To: Netdev <netdev@xxxxxxxxxxx>
Subject: Benefits of a sound T/TCP
From: Laurence <laudney@xxxxxxxx>
Date: Thu, 14 Feb 2002 14:37:14 +0800
Organization: SJTU
Reply-to: laudney@xxxxxxxx
Sender: owner-netdev@xxxxxxxxxxx
        T/TCP is an extension for standard TCP to improve performance. I've 
established "T/TCP for Linux" at http://sourceforge.net/projects/ttcplinux. 
Besides, our website at http://ttcplinux.sourceforge.net is ready. You can 
click the "Overview" tab on the left side to see a succinct description about 
T/TCP. But let me talk about it here first.
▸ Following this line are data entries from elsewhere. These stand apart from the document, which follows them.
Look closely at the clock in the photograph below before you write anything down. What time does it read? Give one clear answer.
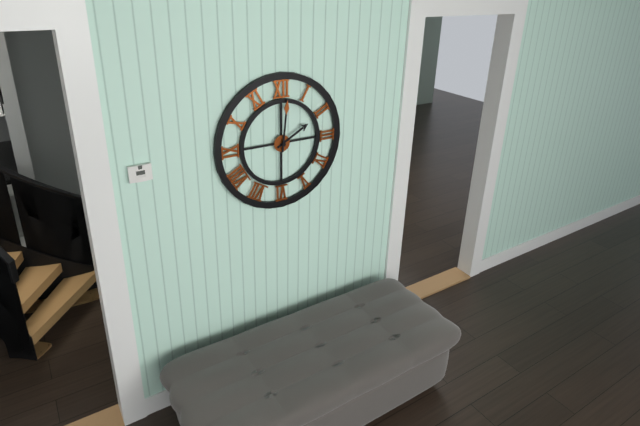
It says 2:01
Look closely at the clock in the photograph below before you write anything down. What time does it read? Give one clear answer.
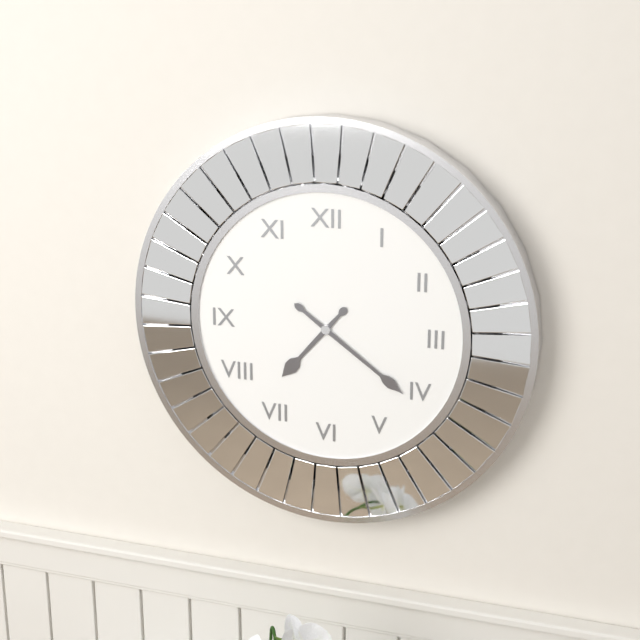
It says 7:21
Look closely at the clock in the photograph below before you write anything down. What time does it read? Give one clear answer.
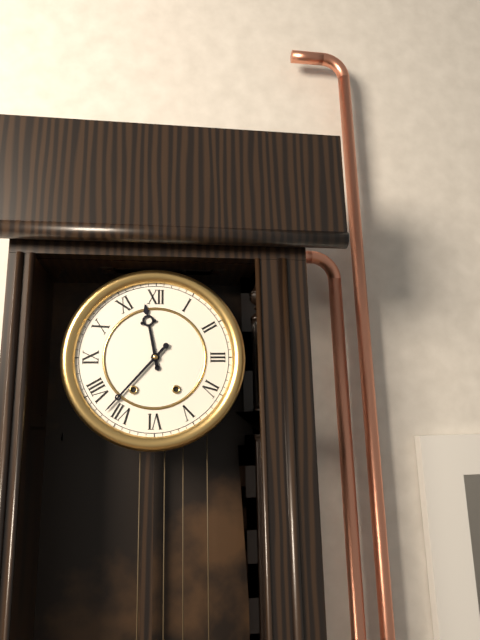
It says 11:37
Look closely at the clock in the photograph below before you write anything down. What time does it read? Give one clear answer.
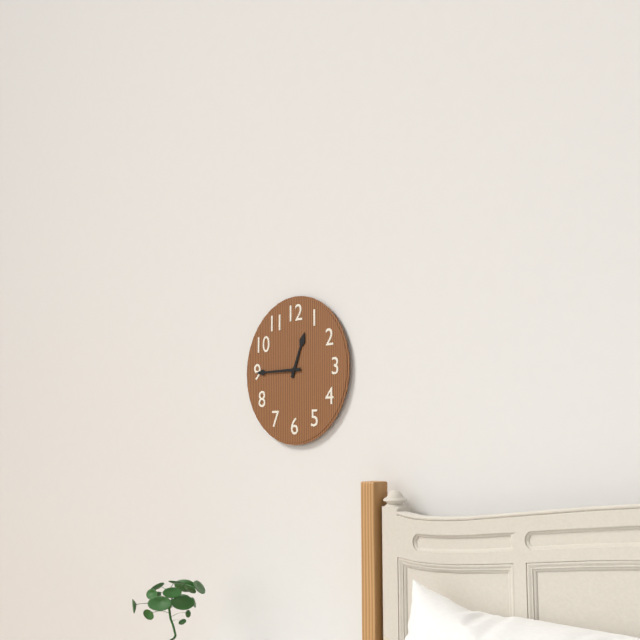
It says 12:45
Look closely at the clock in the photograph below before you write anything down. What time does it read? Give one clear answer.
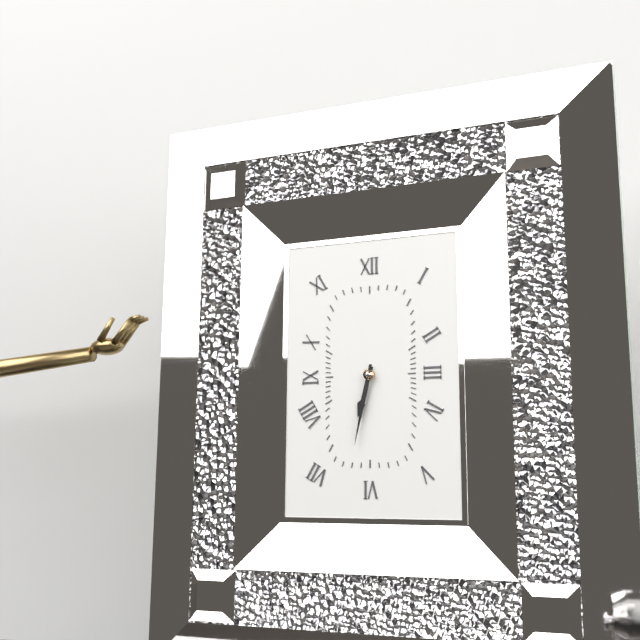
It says 6:32
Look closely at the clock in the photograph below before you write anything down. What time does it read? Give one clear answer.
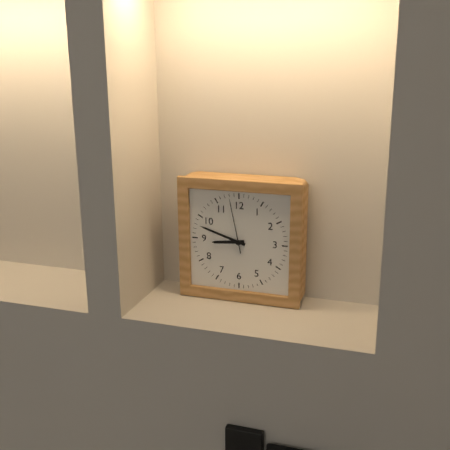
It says 8:48:58
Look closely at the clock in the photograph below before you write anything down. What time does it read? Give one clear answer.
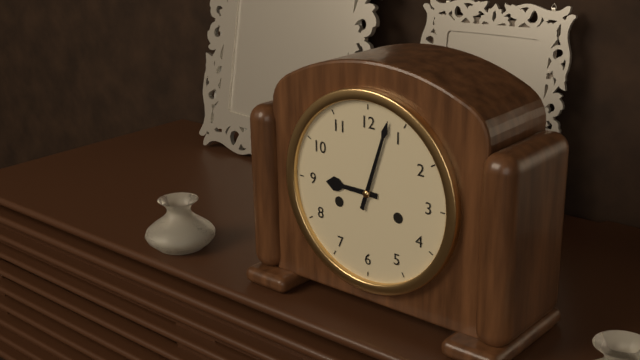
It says 9:03
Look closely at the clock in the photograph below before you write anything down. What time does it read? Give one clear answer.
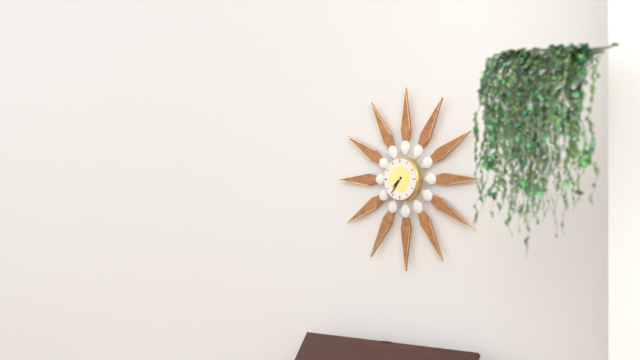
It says 7:36
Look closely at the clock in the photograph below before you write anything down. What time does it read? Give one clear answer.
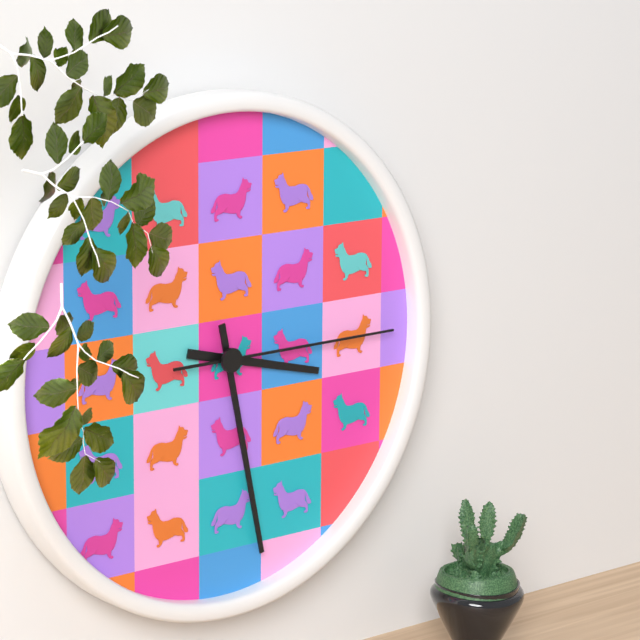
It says 3:28:15
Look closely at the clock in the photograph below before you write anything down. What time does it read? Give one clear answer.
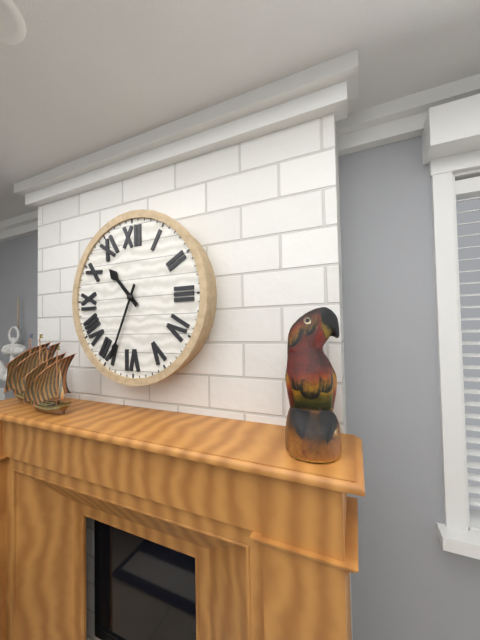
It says 10:34
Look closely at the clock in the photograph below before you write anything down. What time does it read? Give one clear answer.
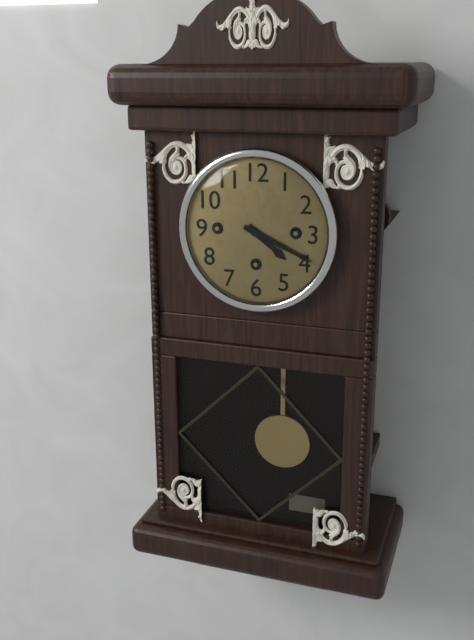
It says 4:19
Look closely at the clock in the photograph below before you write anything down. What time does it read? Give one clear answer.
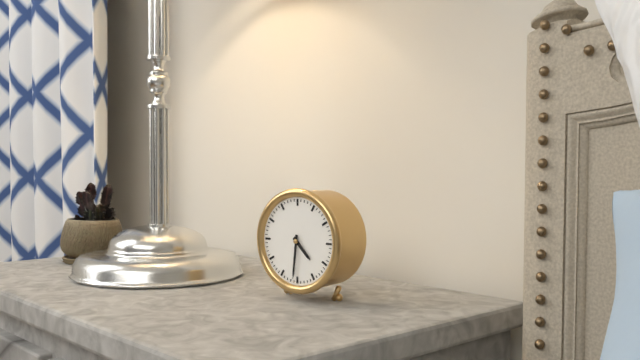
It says 4:31
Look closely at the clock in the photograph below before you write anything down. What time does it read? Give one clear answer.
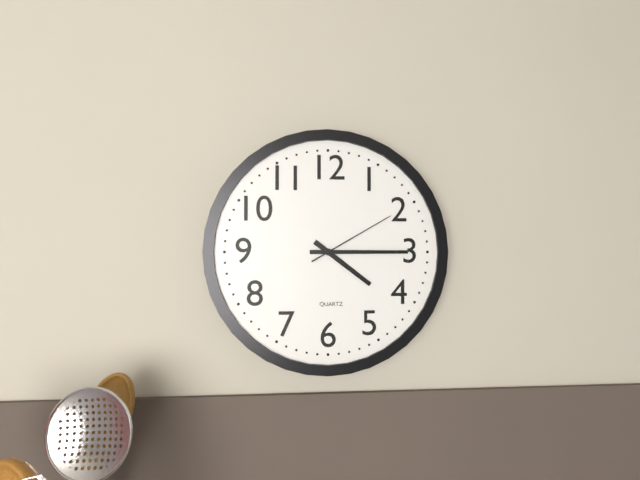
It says 4:15:10
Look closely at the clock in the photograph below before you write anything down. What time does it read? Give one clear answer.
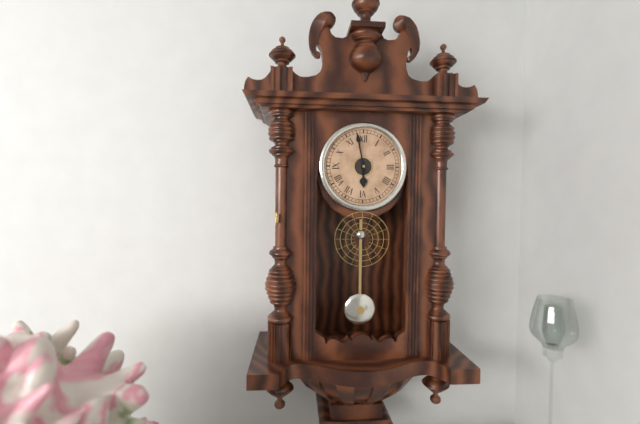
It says 5:58
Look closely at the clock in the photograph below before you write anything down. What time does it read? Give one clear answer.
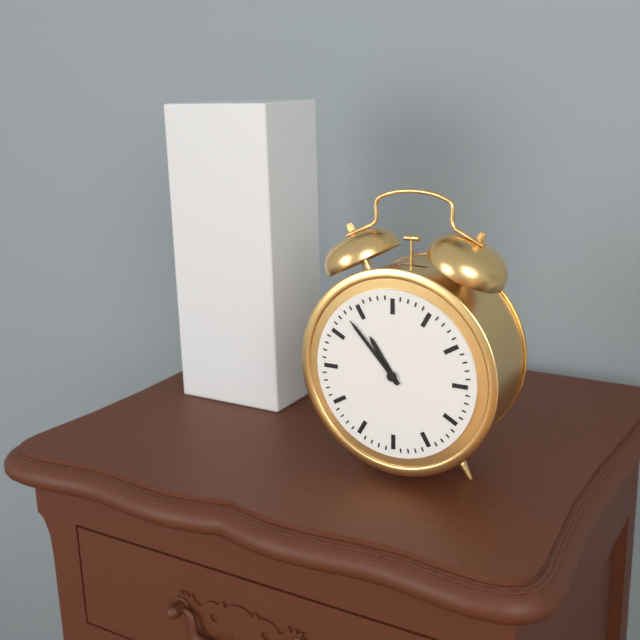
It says 10:53
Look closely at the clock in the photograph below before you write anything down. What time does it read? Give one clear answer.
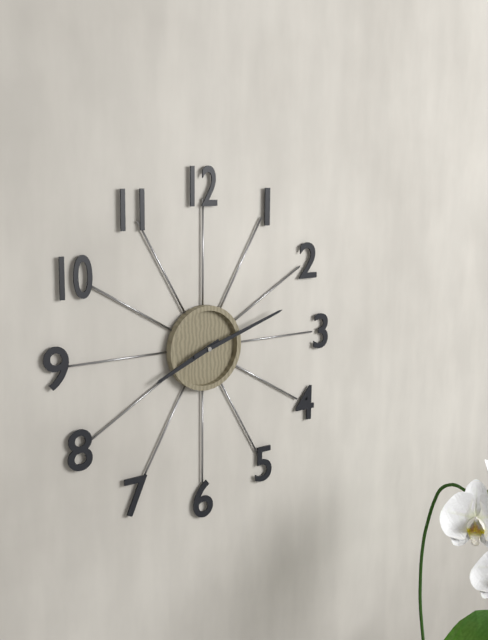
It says 8:12
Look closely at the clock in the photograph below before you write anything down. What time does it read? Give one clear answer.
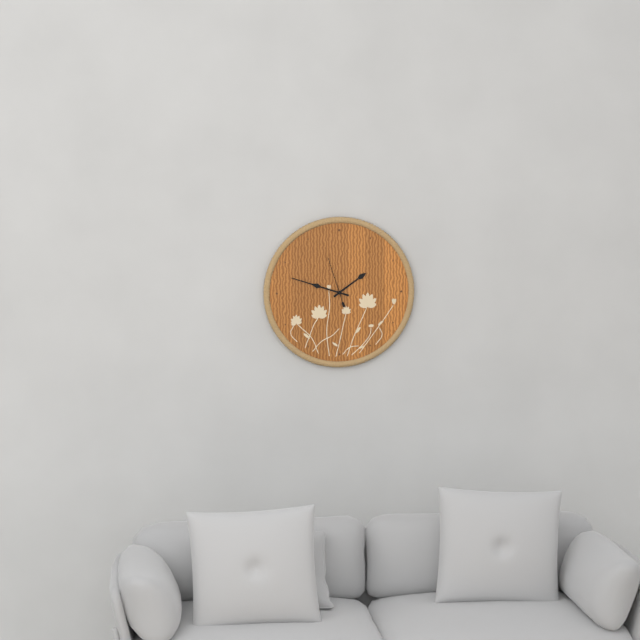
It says 1:48
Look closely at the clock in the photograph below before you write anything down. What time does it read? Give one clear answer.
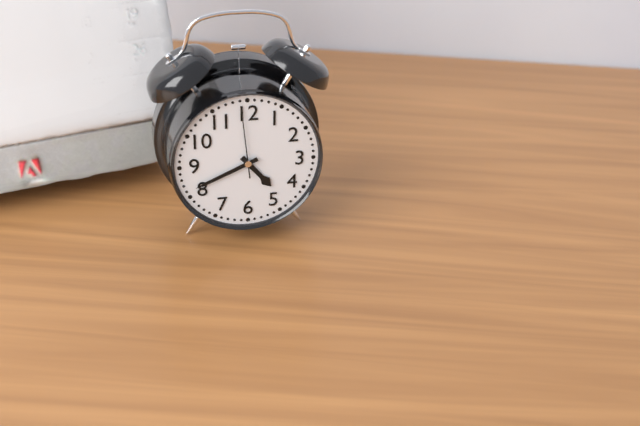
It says 4:41:59
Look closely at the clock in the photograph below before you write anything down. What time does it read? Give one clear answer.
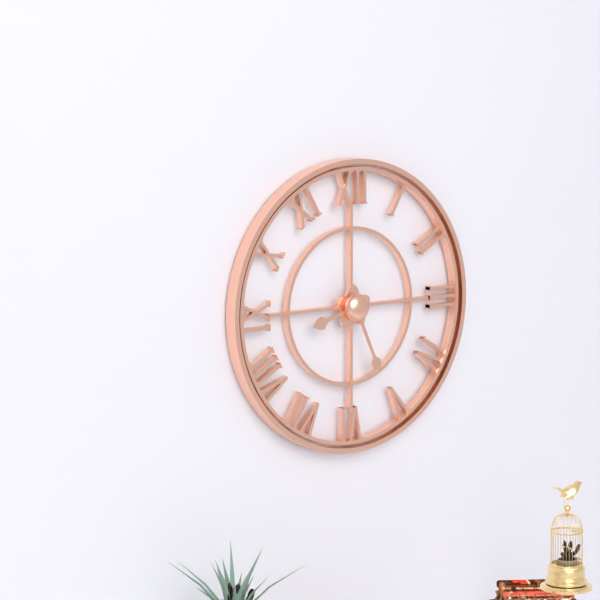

        In one scenario, say, "Transaction", will you see most performance 
improvement. The so-called "transaction" means the client connects to the 
server by TCP to send one packet of request and expects one packet of response. 
Then, the client closes the connection. But within seconds, the client has to 
send another packet of request to the same server and expects another packet of 
response. In one word, the connection between one client and one server is 
short in time but quite frequent. Using standard TCP, the brief connection 
requires at least 8 packets of exchange. Using T/TCP, it can be reduced to 3. 
The whole time is reduced by nearly half. Besides, in standard TCP, after 
actively closing the connection, the client is in "TIME_WAIT" state usually for 
240 seconds. During this period, the socket (client.port, client.ip, 
server.port, server.ip) can't be used. Therefore, to start another connection 
immediately, the client must change its port. But, there are limited ports 
(say, 65535) available, which means you can start at most 65535 connections in 
240 seconds. It's a serious limitation. In T/TCP, by introducing special 
mechanism, the TIME_WAIT period is reduced to 12 seconds. You can easily 
calculate the gain.

        When the client or the server needs to send multiple packets of data 
(request or response), T/TCP causes the side to send multiple packets 
continously, instead of sending each one and waiting for the acknowledgement 
before going on, as in standard TCP. Performance gain is also obvious.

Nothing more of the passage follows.